Cela étant, en Israël, la « folie Dubaï » va bien au-delà des mariages. L’établissement de vols directs, la curiosité pour ce pays qui jusqu’à récemment était interdit et le fait que les émirats soient qualifiés de pays vert – pas d’obligation de quatorzaine au retour –, tout cela a eu un résultat : plus de 15 000 Israéliens s’y sont rendus au cours de la première moitié de décembre. Et les prévisions sont du même ordre jusqu’à la fin du mois. À moins que… Dubaï ne devienne zone rouge. En Israël, les responsables de la santé sont, en effet, inquiets. Ils prévoient que sur les 30 000 visiteurs jusque fin décembre, 240 pourraient être contaminés par le Covid-19. En cause selon eux, la conduite des Israéliens qui, lorsqu’ils sont à l’étranger, ont tendance à ne pas respecter les mesures barrières. « Les Émirats vont probablement devenir la prochaine source la plus importante d’importation du virus », a récemment averti le ministère israélien de la Santé.
L’autre inquiétude est liée à la présence de nombreux touristes et hommes d’affaires israéliens dans ces pays proches de l’Iran.

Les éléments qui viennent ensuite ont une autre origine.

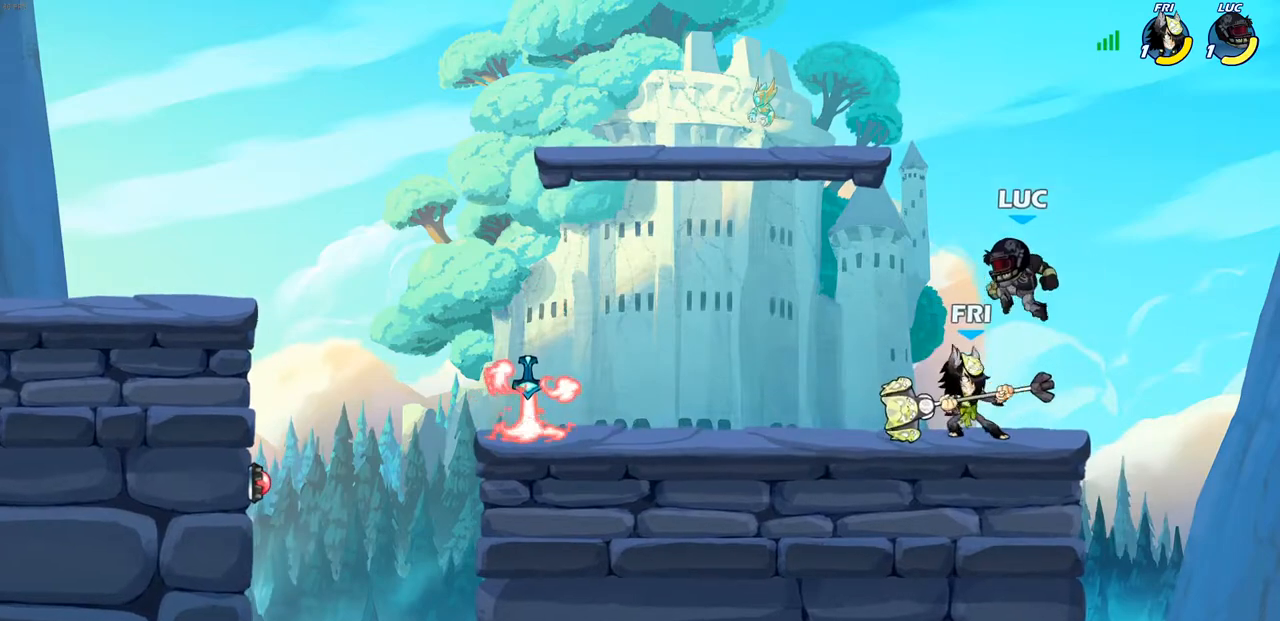
{"buttons": [], "left_stick": "right", "right_stick": "center", "events": [[400, "left_stick", "right"]]}
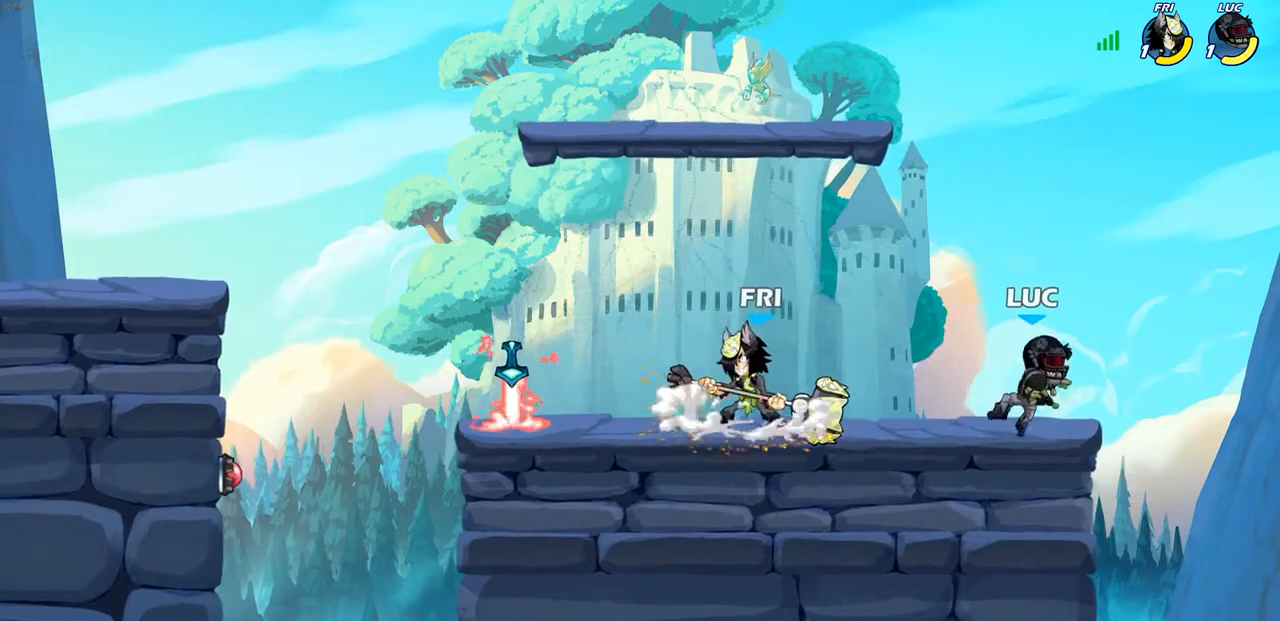
{"buttons": ["CROSS"], "left_stick": "left", "right_stick": "center", "events": [[150, "left_stick", "up-left"], [233, "CROSS", "down"], [383, "CROSS", "up"], [450, "CROSS", "down"], [467, "left_stick", "left"]]}
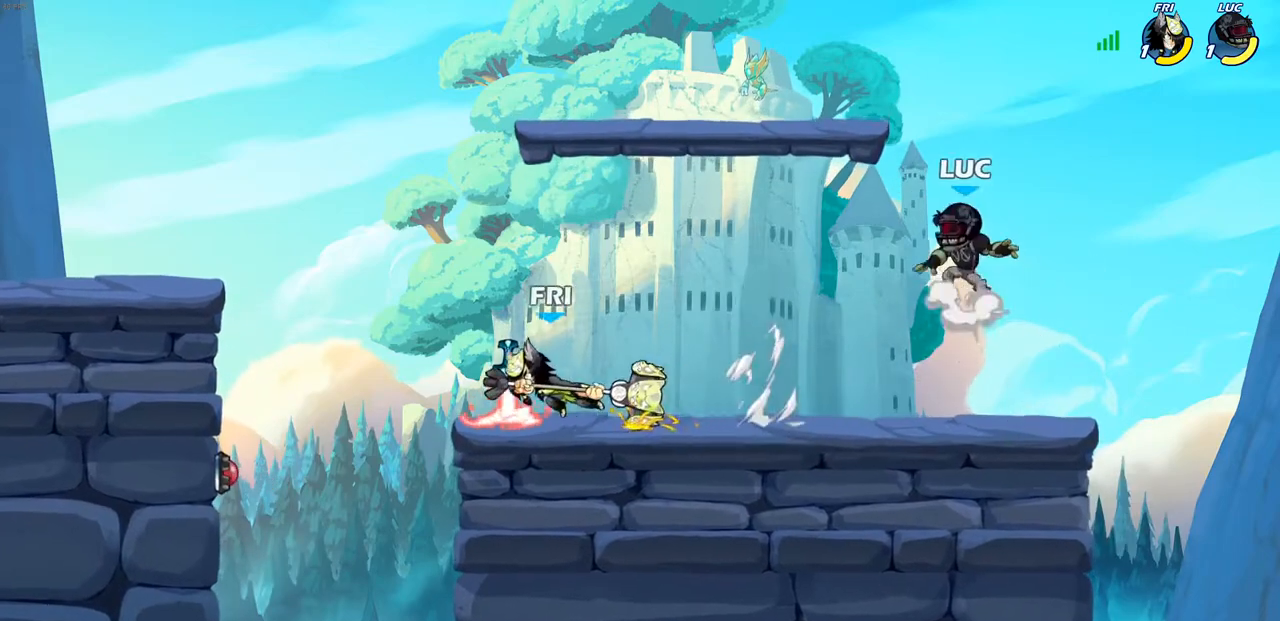
{"buttons": ["CROSS"], "left_stick": "up-left", "right_stick": "center", "events": [[167, "CROSS", "up"], [217, "left_stick", "down-left"], [400, "CROSS", "down"], [467, "left_stick", "up-left"]]}
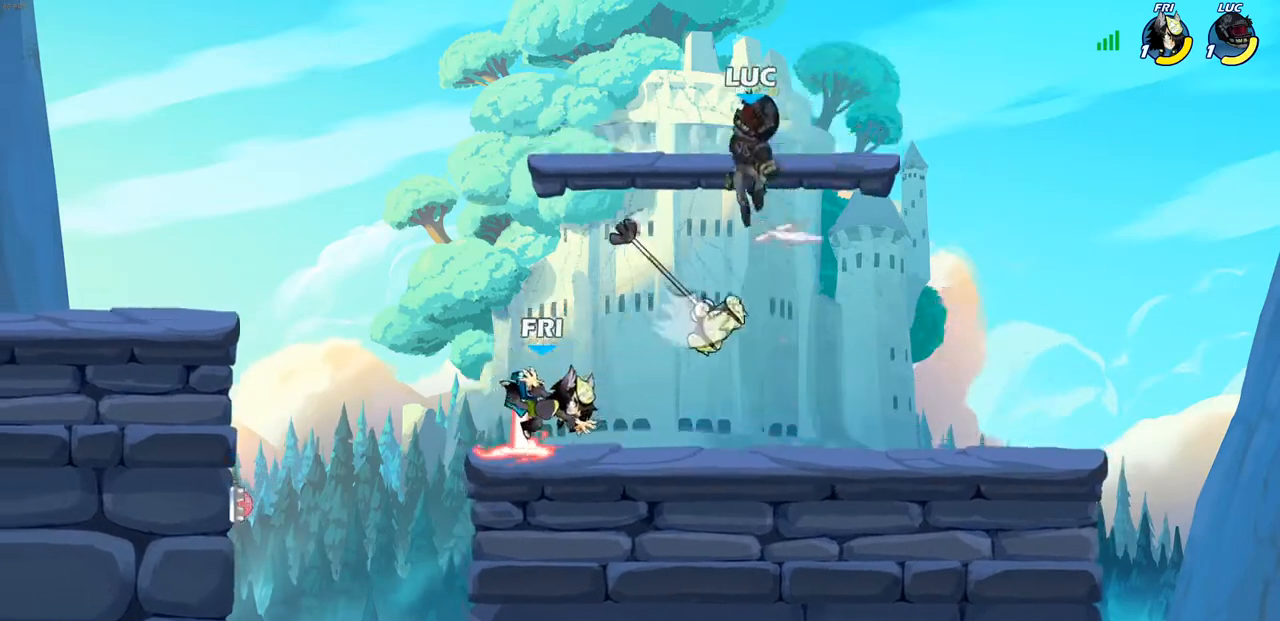
{"buttons": [], "left_stick": "right", "right_stick": "center", "events": [[50, "CROSS", "up"], [50, "left_stick", "up-right"], [183, "left_stick", "down-right"], [333, "left_stick", "right"]]}
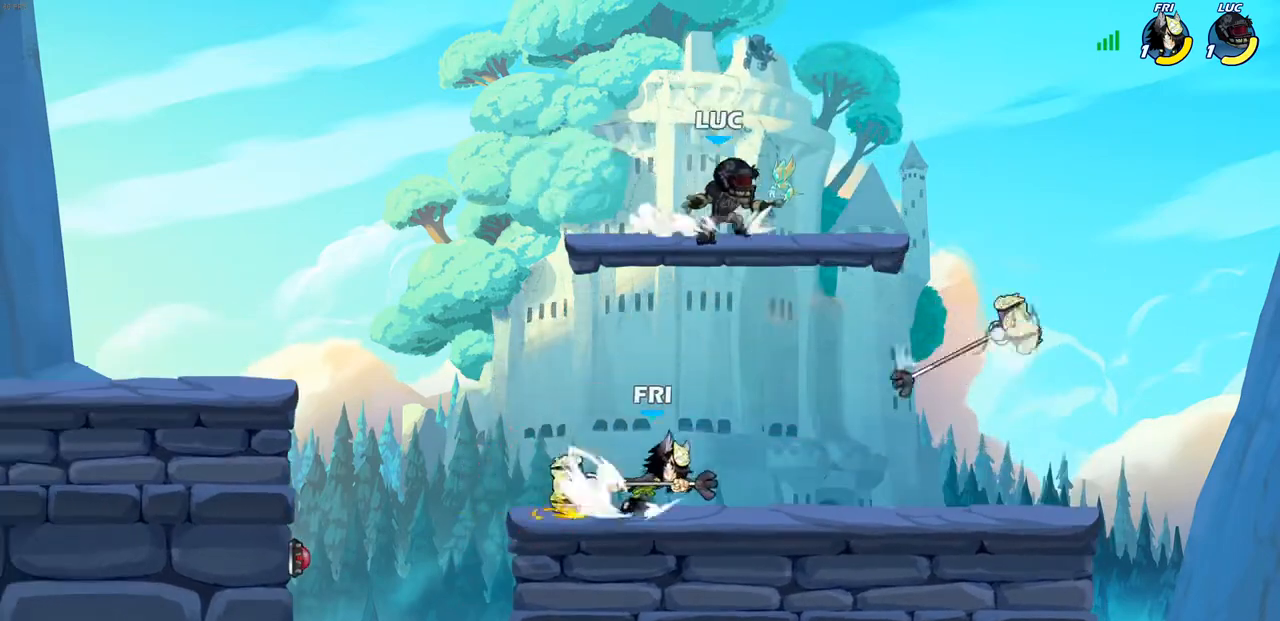
{"buttons": ["R2"], "left_stick": "left", "right_stick": "center", "events": [[233, "left_stick", "left"], [450, "R2", "down"]]}
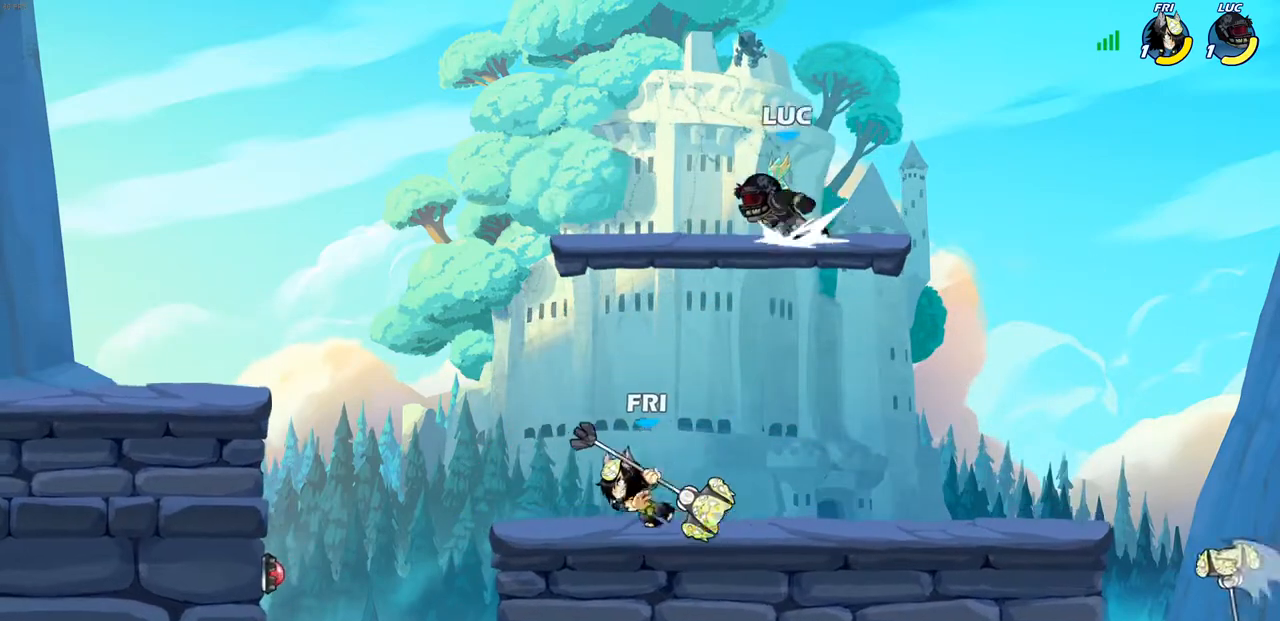
{"buttons": [], "left_stick": "right", "right_stick": "center", "events": [[83, "left_stick", "right"], [100, "R2", "up"], [167, "R2", "down"], [417, "R2", "up"]]}
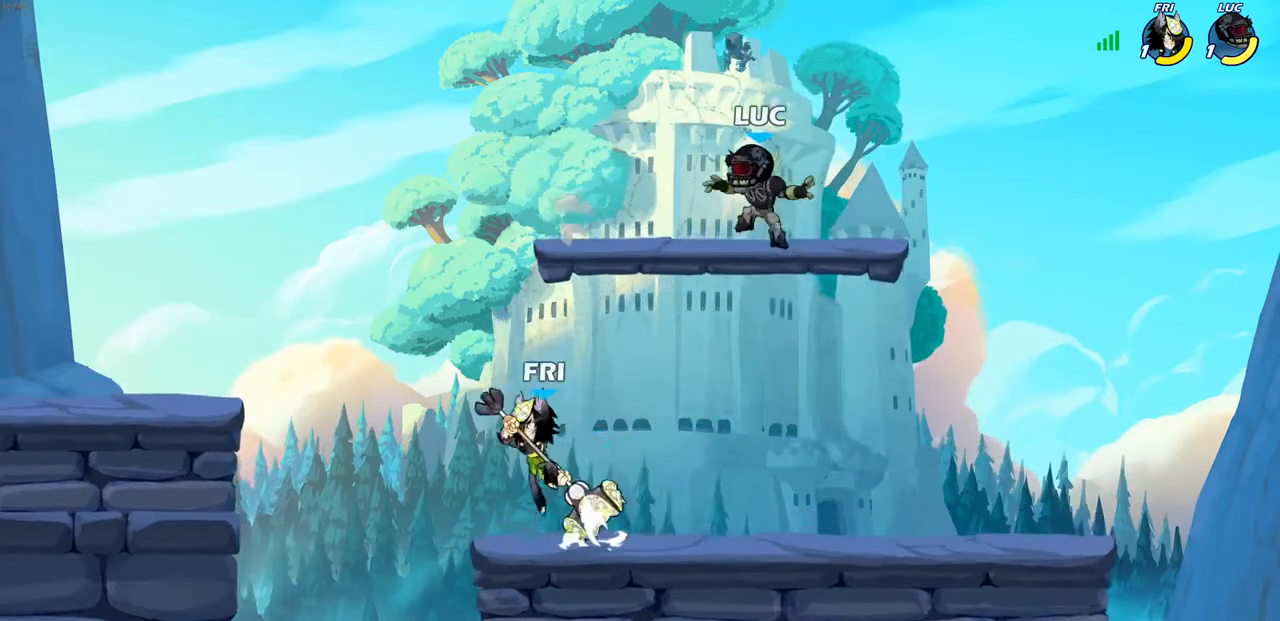
{"buttons": ["CROSS"], "left_stick": "left", "right_stick": "center", "events": [[33, "left_stick", "down-left"], [333, "left_stick", "left"], [500, "CROSS", "down"]]}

Comment assurer leur sécurité, alors que le niveau d’alerte est encore monté avec le récent assassinat, près de Téhéran, de Mohsen Fakhrizadeh, le père du nucléaire iranien. Un assassinat imputé à Israël par le régime des Ayatollahs qui a promis de se venger. Pour Yossi Melman, l’un des meilleurs spécialistes en Israël des affaires de renseignement et auteur de nombreux ouvrages, dont Spies Against Armageddon, c’est un véritable casse-tête pour les services de sécurité israéliens. « Au Shin Bet, la sécurité intérieure, et au Mossad, on craint les kidnappings ou les assassinats d’Israéliens par les services iraniens ou les agents du Hezbollah opérant dans la région sous différentes couvertures. Il faut savoir que hors Covid, des centaines de milliers d’Iraniens visitent et même vivent à Dubaï, où certaines sociétés serviraient de façade au renseignement iranien. » Toujours selon Melman : « L’autre crainte du Shin Bet serait l’infiltration en Israël d’agents ennemis venus du Golfe. » Mais, actuellement, comme le montre l’achat du club de foot du Beitar Jerusalem par le Cheikh bin Khalifa, les relations entre les deux pays se développent rapidement.